Исходный текст:
--- --- ---

Узнав о смерти Кунигунды, Кандид восклицает: «Ах, лучший из миров, где ты?» Но Панглос, несмотря ни на что, продолжает твердить, «что все в мире к лучшему». Яков не разделял этого мнения:
« — Конечно, — говорил он, — люди отчасти извратили природу, ибо они вовсе не родятся волками, а лишь становятся ими: Господь не дал им ни двадцатичетырехфунтовых пушек, ни штыков, а они смастерили себе и то и другое, чтобы истреблять друг друга. К этому можно добавить и банкротства, и суд, который, захватывая добро банкротов, обездоливает кредиторов».
То есть устами Якова Вольтер излагает свою мысль о том, что естественные, «природные наклонности» прекрасны, и лишь развращенный разум может их испортить. Но Панглос стоит на своем:
«— Все это неизбежно, — отвечал кривой философ. — Отдельные несчастья создают общее благо, так что, чем больше таких несчастий, тем лучше».
Глава пятая.
У. И несчастья не замедлили последовать. Первым из них было землетрясение в Лиссабоне, которое действительно произошло в 1755 г. Случилось так, что Яков поехал в Лиссабон по торговым делам и взял с собой обоих философов, предварительно вылечив Панглоса. Корабль был застигнут ужасной бурей, от которой удалось спастись только философам, Яков же утонул. Но не успели они прийти в себя, как началось ужасное землетрясение.
Глава шестая. Как было устроено прекрасное аутодофе, чтобы избавиться от землетрясения, и как был высечен Кандид.
У. «Кандид, испуганный, ошеломленный, изумленный, весь окровавленный, весь дрожащий», никак не может понять: «если это лучший из возможных миров, то почему гибнут люди?»

--- --- ---

Исходные данные:

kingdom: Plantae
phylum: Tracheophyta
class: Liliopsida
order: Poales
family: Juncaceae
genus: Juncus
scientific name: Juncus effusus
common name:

--- --- ---

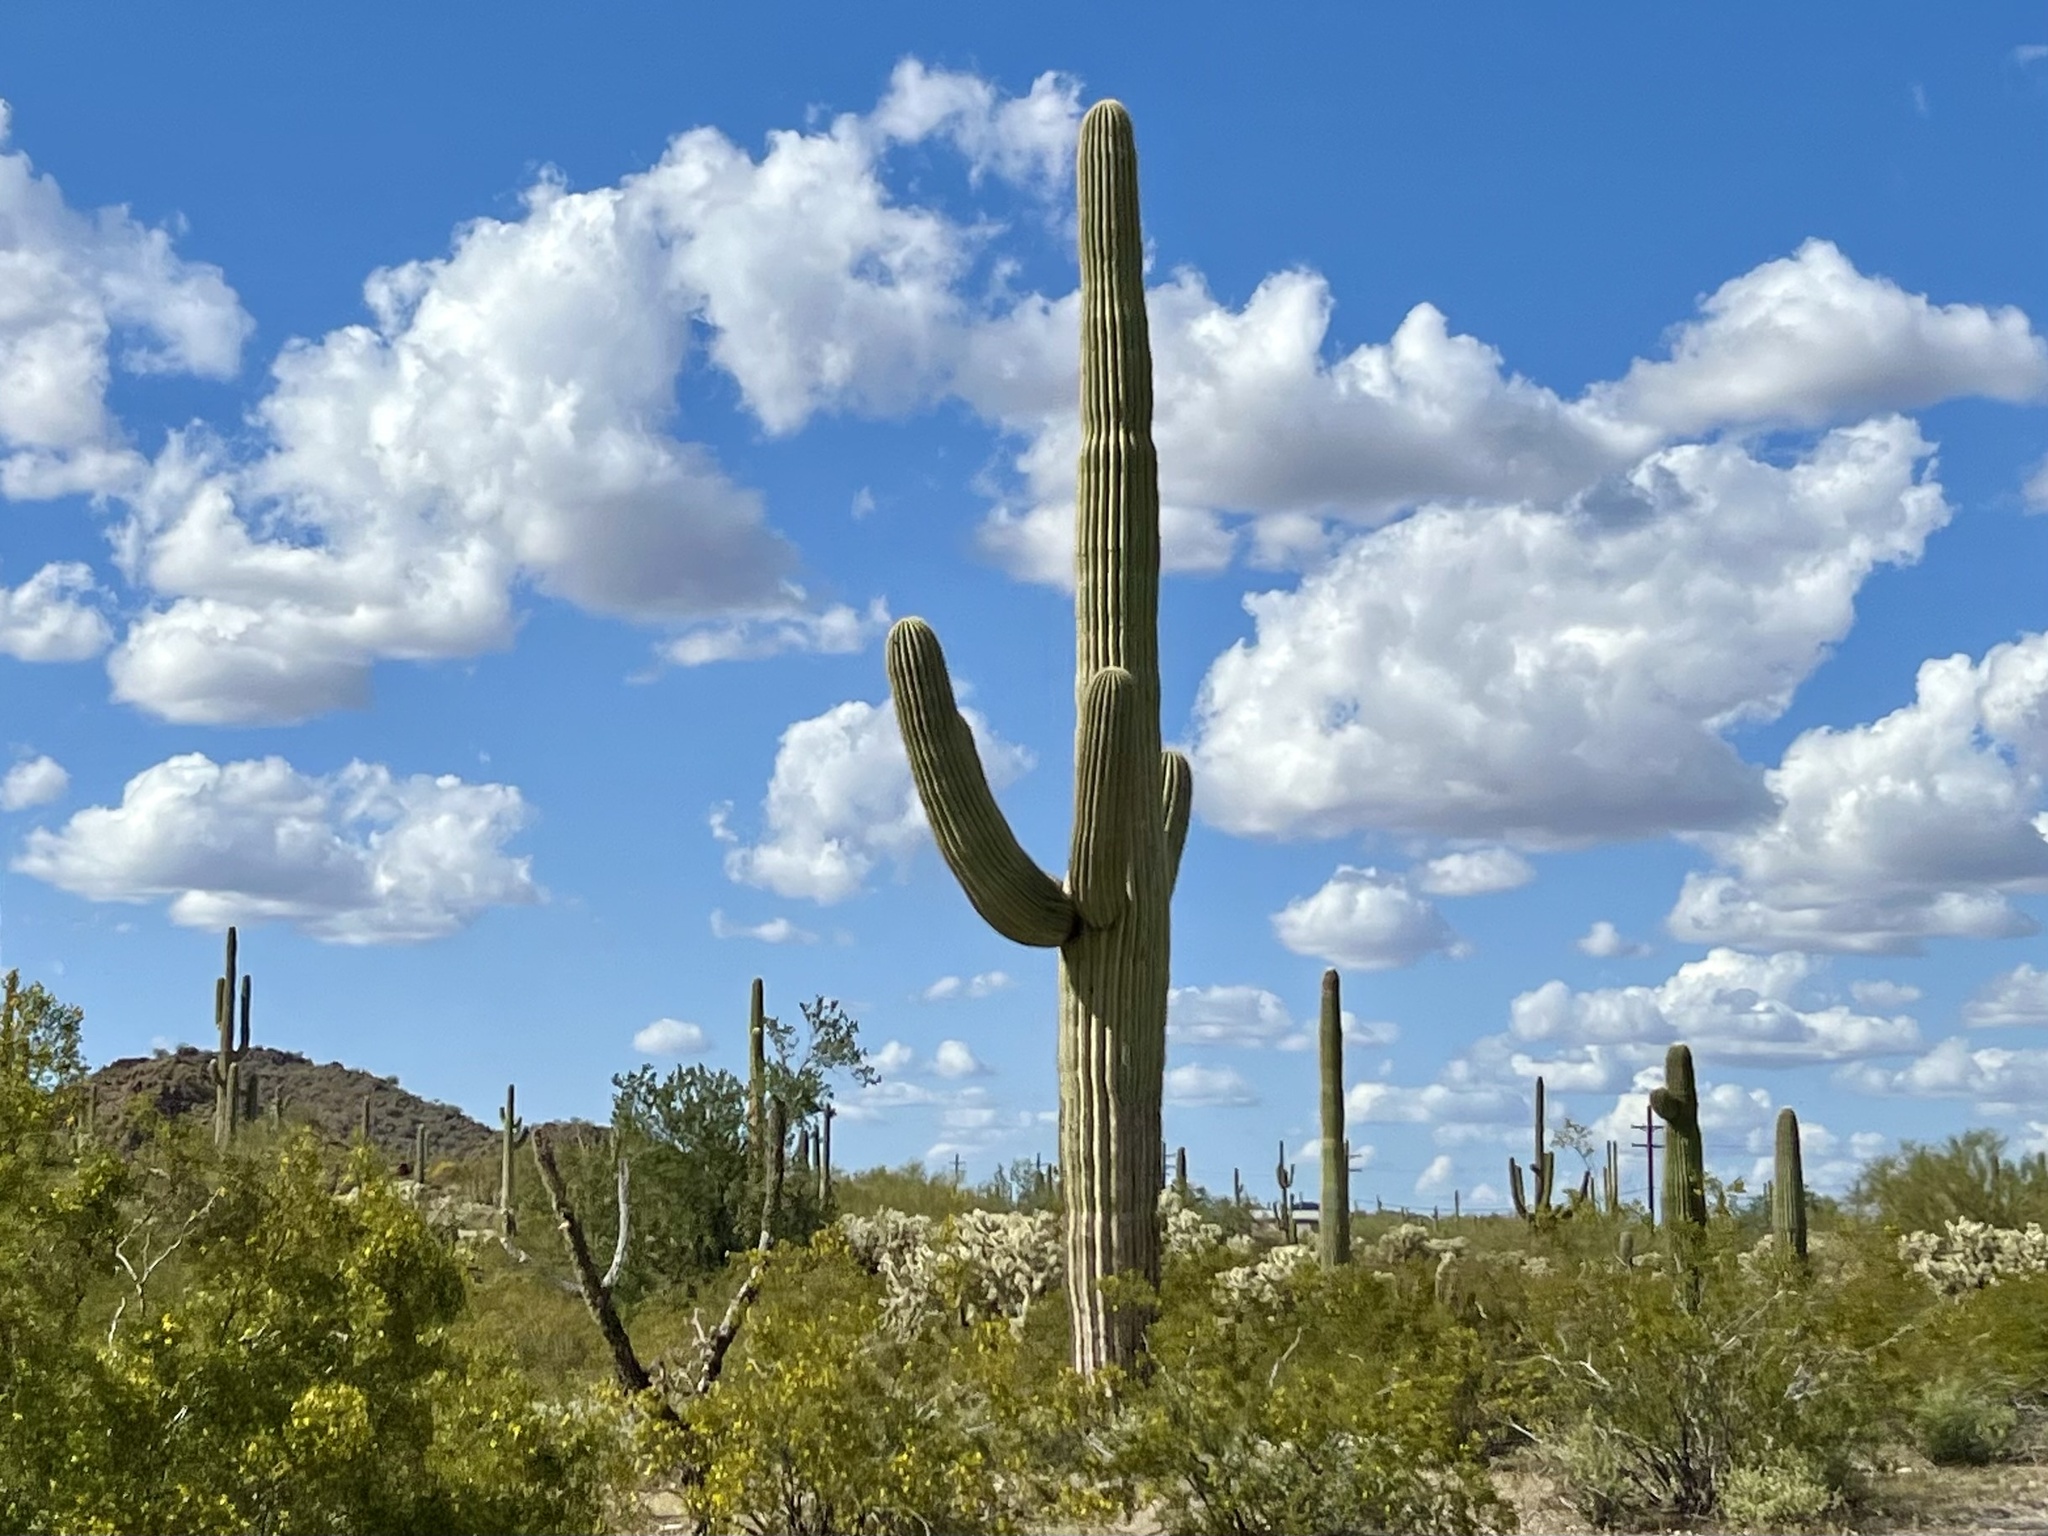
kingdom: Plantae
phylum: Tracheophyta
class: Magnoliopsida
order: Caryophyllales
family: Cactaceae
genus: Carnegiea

--- --- ---

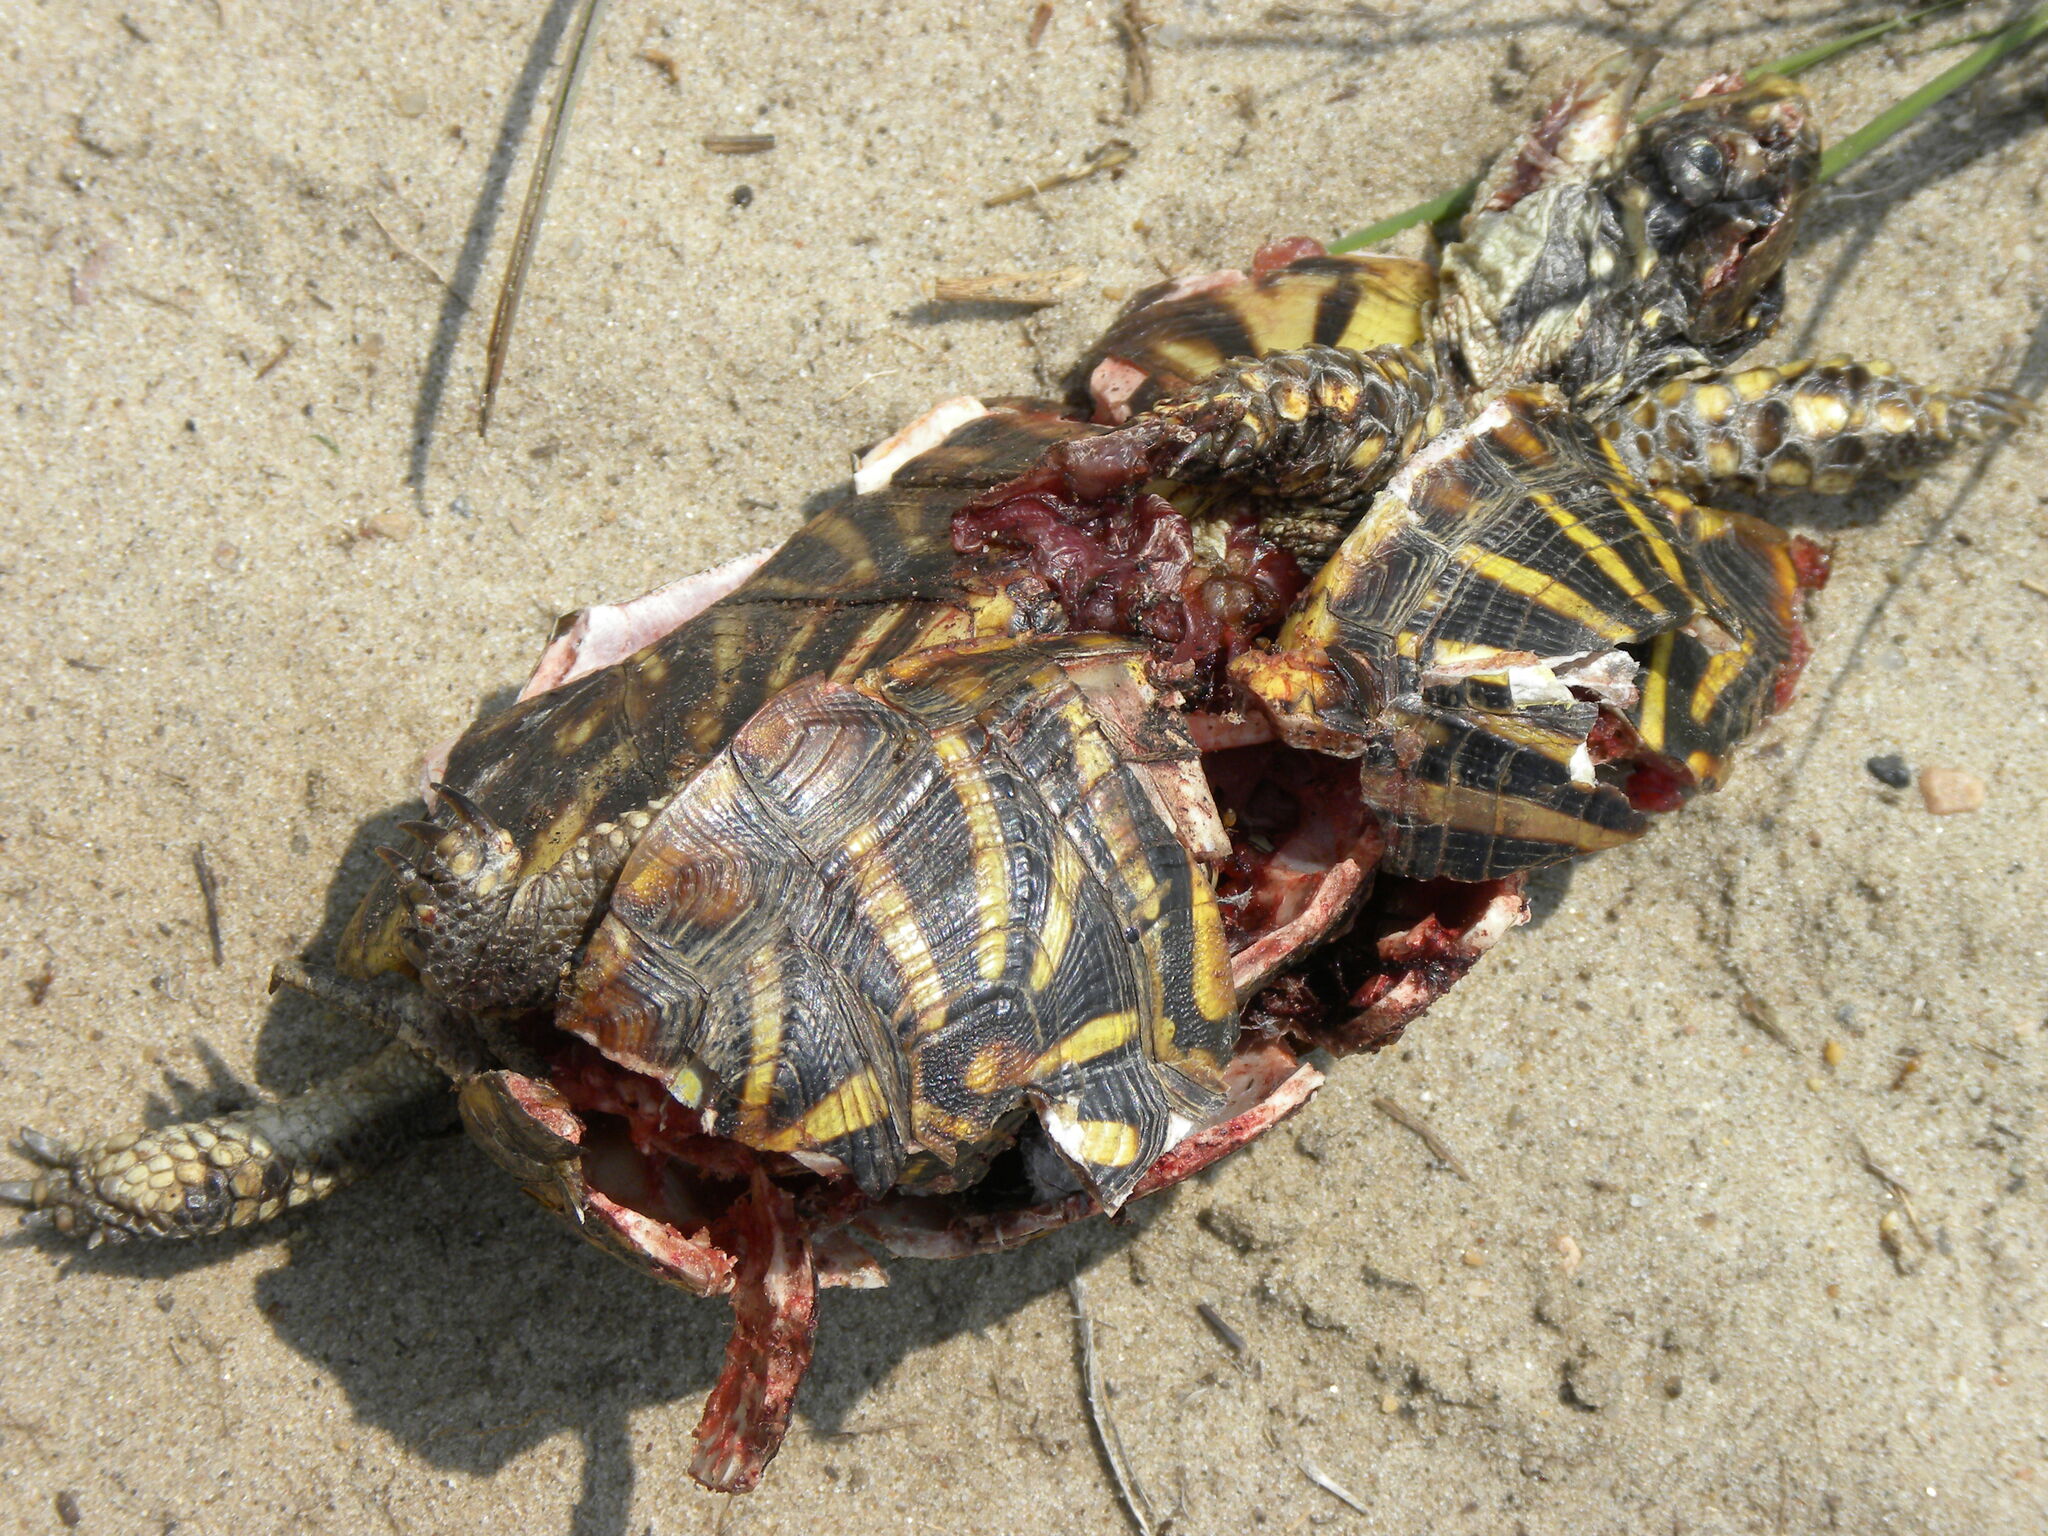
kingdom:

--- --- ---

Письменное задание A:
Назовите всех персонажей повествования, которые упомянуты по имени в исходном тексте. Автора, о котором говорится в тексте, к персонажам не относите.
Письменное задание B:
Процитируйте отрывок исходного текста, который начинается со слов «У. И несчастья» и заканчивается словами «началось ужасное землетрясение.» включительно.

Решение задания A:
Кунигунда, Кандид, Панглос, Яков.

Решение задания B:
У. И несчастья не замедлили последовать. Первым из них было землетрясение в Лиссабоне, которое действительно произошло в 1755 г. Случилось так, что Яков поехал в Лиссабон по торговым делам и взял с собой обоих философов, предварительно вылечив Панглоса. Корабль был застигнут ужасной бурей, от которой удалось спастись только философам, Яков же утонул. Но не успели они прийти в себя, как началось ужасное землетрясение.